Plain-text document sources

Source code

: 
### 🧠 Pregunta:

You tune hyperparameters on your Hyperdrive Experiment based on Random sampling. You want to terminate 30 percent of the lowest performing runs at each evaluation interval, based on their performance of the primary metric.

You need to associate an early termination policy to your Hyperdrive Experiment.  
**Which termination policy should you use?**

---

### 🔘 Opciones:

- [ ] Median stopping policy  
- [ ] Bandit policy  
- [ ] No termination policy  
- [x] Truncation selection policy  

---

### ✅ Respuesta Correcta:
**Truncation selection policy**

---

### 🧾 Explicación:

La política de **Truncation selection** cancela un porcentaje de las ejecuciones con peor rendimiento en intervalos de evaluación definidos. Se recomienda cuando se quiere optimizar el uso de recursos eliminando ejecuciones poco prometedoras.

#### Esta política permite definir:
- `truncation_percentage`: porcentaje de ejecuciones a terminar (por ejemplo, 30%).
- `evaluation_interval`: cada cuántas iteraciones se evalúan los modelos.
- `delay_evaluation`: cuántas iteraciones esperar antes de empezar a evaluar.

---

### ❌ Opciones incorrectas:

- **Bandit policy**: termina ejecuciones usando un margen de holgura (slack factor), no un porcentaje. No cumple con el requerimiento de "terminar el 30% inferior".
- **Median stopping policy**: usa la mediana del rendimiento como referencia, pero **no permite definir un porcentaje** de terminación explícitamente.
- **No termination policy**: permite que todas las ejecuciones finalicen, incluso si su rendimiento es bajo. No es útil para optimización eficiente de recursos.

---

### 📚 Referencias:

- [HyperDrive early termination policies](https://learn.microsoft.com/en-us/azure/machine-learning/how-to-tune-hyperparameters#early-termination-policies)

Task to complete
Restate every record verbatim.

Solution to this task
Source code

: 
### 🧠 Pregunta:

You tune hyperparameters on your Hyperdrive Experiment based on Random sampling. You want to terminate 30 percent of the lowest performing runs at each evaluation interval, based on their performance of the primary metric.

You need to associate an early termination policy to your Hyperdrive Experiment.  
**Which termination policy should you use?**

---

### 🔘 Opciones:

- [ ] Median stopping policy  
- [ ] Bandit policy  
- [ ] No termination policy  
- [x] Truncation selection policy  

---

### ✅ Respuesta Correcta:
**Truncation selection policy**

---

### 🧾 Explicación:

La política de **Truncation selection** cancela un porcentaje de las ejecuciones con peor rendimiento en intervalos de evaluación definidos. Se recomienda cuando se quiere optimizar el uso de recursos eliminando ejecuciones poco prometedoras.

#### Esta política permite definir:
- `truncation_percentage`: porcentaje de ejecuciones a terminar (por ejemplo, 30%).
- `evaluation_interval`: cada cuántas iteraciones se evalúan los modelos.
- `delay_evaluation`: cuántas iteraciones esperar antes de empezar a evaluar.

---

### ❌ Opciones incorrectas:

- **Bandit policy**: termina ejecuciones usando un margen de holgura (slack factor), no un porcentaje. No cumple con el requerimiento de "terminar el 30% inferior".
- **Median stopping policy**: usa la mediana del rendimiento como referencia, pero **no permite definir un porcentaje** de terminación explícitamente.
- **No termination policy**: permite que todas las ejecuciones finalicen, incluso si su rendimiento es bajo. No es útil para optimización eficiente de recursos.

---

### 📚 Referencias:

- [HyperDrive early termination policies](https://learn.microsoft.com/en-us/azure/machine-learning/how-to-tune-hyperparameters#early-termination-policies)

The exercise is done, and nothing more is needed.